En effet, le travail du dimanche a toujours été présenté comme reposant uniquement sur la volonté des salariés, argument principal avancé par le gouvernement.

Or, les 5 dimanches ne sont plus de droit mais la possibilité pour le maire d’en instituer 12 reste, sans condition d’acceptation du salarié. Dans un tel cas, la décision unilatérale de l’employeur pourra s’imposer au salarié.

 

Le projet de loi ne définit toujours pas les conditions de recueil du volontariat. Pourtant, le seul moyen d’éviter une discrimination à l’embauche est de limiter la sollicitation de l’employeur aux salariés en CDI ayant terminé leur période d’essai.

 Surtout, le projet de loi ne prévoit pas clairement la possibilité pour les salariés de revenir sur leur acceptation du travail le dimanche et il n’existe aucune avancée concernant le « droit de retour » pour les salariés qui voudraient revenir sur leur décision de travailler la nuit dit « de soirée » dans les zones touristiques internationales.

 La loi prévoit seulement que « L’accord collectif mentionné au II de l’article L. 3132-25-3 détermine les modalités de prise en compte d’un changement d’avis du salarié privé du repos dominical. ».

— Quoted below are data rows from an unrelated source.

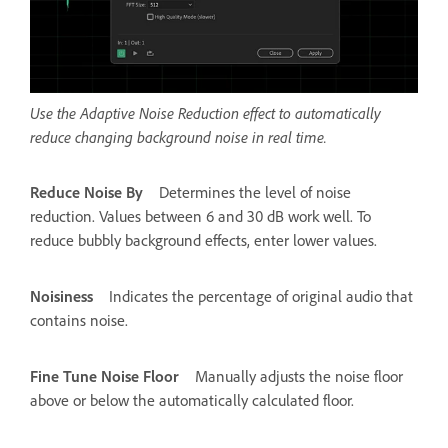
Use the Adaptive Noise Reduction effect to automatically
reduce changing background noise in real time.
Reduce Noise By
Determines the level of noise
reduction. Values between 6 and 30 dB work well. To
reduce bubbly background effects, enter lower values.
Noisiness
Indicates the percentage of original audio that
contains noise.
Fine Tune Noise Floor
Manually adjusts the noise floor
above or below the automatically calculated floor.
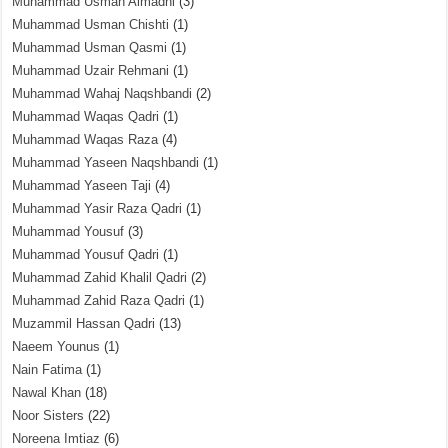
Muhammad Usman Almadni
(3)
Muhammad Usman Chishti
(1)
Muhammad Usman Qasmi
(1)
Muhammad Uzair Rehmani
(1)
Muhammad Wahaj Naqshbandi
(2)
Muhammad Waqas Qadri
(1)
Muhammad Waqas Raza
(4)
Muhammad Yaseen Naqshbandi
(1)
Muhammad Yaseen Taji
(4)
Muhammad Yasir Raza Qadri
(1)
Muhammad Yousuf
(3)
Muhammad Yousuf Qadri
(1)
Muhammad Zahid Khalil Qadri
(2)
Muhammad Zahid Raza Qadri
(1)
Muzammil Hassan Qadri
(13)
Naeem Younus
(1)
Nain Fatima
(1)
Nawal Khan
(18)
Noor Sisters
(22)
Noreena Imtiaz
(6)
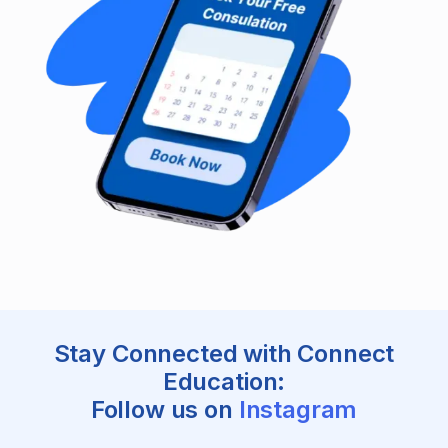
Stay Connected with Connect
Education:
Follow us on
Instagram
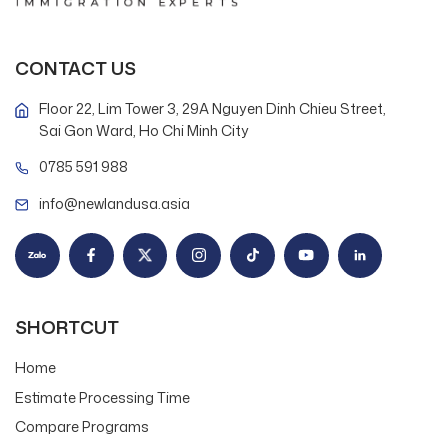
CONTACT US
Floor 22, Lim Tower 3, 29A Nguyen Dinh Chieu Street,
Sai Gon Ward, Ho Chi Minh City
0785 591 988
info@newlandusa.asia
SHORTCUT
Home
Estimate Processing Time
Compare Programs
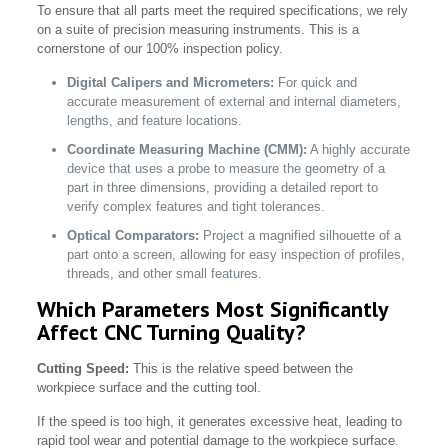
To ensure that all parts meet the required specifications, we rely
on a suite of precision measuring instruments. This is a
cornerstone of our 100% inspection policy.
Digital Calipers and Micrometers:
For quick and
accurate measurement of external and internal diameters,
lengths, and feature locations.
Coordinate Measuring Machine (CMM):
A highly accurate
device that uses a probe to measure the geometry of a
part in three dimensions, providing a detailed report to
verify complex features and tight tolerances.
Optical Comparators:
Project a magnified silhouette of a
part onto a screen, allowing for easy inspection of profiles,
threads, and other small features.
Which Parameters Most Significantly
Affect CNC Turning Quality?
Cutting Speed:
This is the relative speed between the
workpiece surface and the cutting tool.
If the speed is too high, it generates excessive heat, leading to
rapid tool wear and potential damage to the workpiece surface.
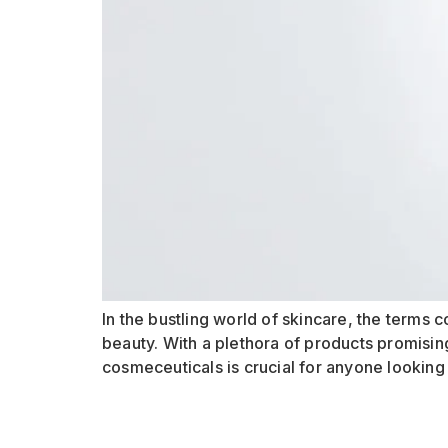
In the bustling world of skincare, the term
beauty. With a plethora of products promisin
cosmeceuticals is crucial for anyone looking t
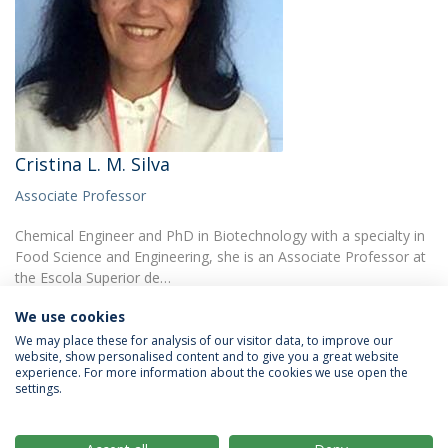
Cristina L. M. Silva
Associate Professor
Chemical Engineer and PhD in Biotechnology with a specialty in
Food Science and Engineering, she is an Associate Professor at
the Escola Superior de…
We use cookies
We may place these for analysis of our visitor data, to improve our
website, show personalised content and to give you a great website
experience. For more information about the cookies we use open the
settings.
Privacy Policy
Terms & Conditions
Rights of Data Subjects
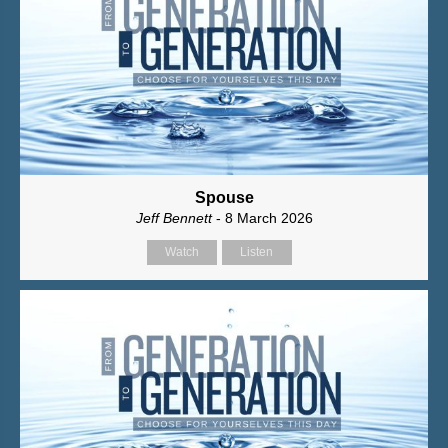
Spouse
Jeff Bennett
- 8 March 2026
Watch
Listen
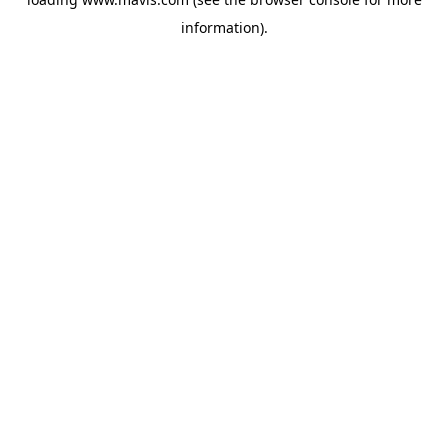
information).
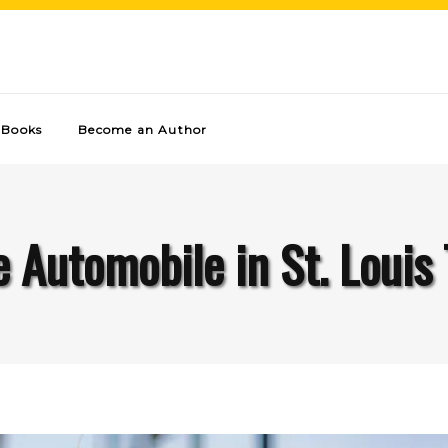
Books
Become an Author
 Automobile in St. Louis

 Pour éviter cette nouvelle précarisation, le projet de loi pourrait être précisé selon la rédaction suivante :

 « Tout travail le dimanche, institué pour quelque motif que ce soit, ou travail de nuit ou dit de soirée, est soumis à l’acceptation expresse et non équivoque du salarié concerné. Le salarié peut revenir à tout moment sur sa décision sans que ce revirement ne puisse entraîner aucune sanction de quelque nature que ce soit. La décision du salarié de ne plus travailler le dimanche ou en soirée doit être mise en œuvre dans les trois mois après sa manifestation sans aucune conséquence sur son salaire excepté la majoration prévue pour le travail dominical ou de soirée».

 De surcroît, aucun plancher de compensation pour le travail le dimanche n’est prévu. Cette compensation reste soumise à la négociation dans le cadre des accords collectifs. La loi doit prévoir un minimum.

 Enfin, les nouvelles dispositions permettant le travail de nuit dans les zones touristiques internationales portent atteinte à la protection de la santé et de la sécurité des travailleurs. Ce critère prévu par l’article L.3122-32 du Code du Travail semble purement et simplement supprimé dans ces zones.

 La deuxième condition relative au caractère exceptionnel du travail de nuit est également supprimée puisqu’il n’a même plus à être justifié par les « nécessités d’assurer la continuité du service économique ou les services d’utilisé sociale ». Ainsi, il n’existera plus aucune garantie pour les salariés du seul fait qu’ils travaillent dans « une zone touristique internationale » décidée par le ministre.

Le projet de loi devra être modifié afin de protéger et respecter la santé et le volontariat des salariés.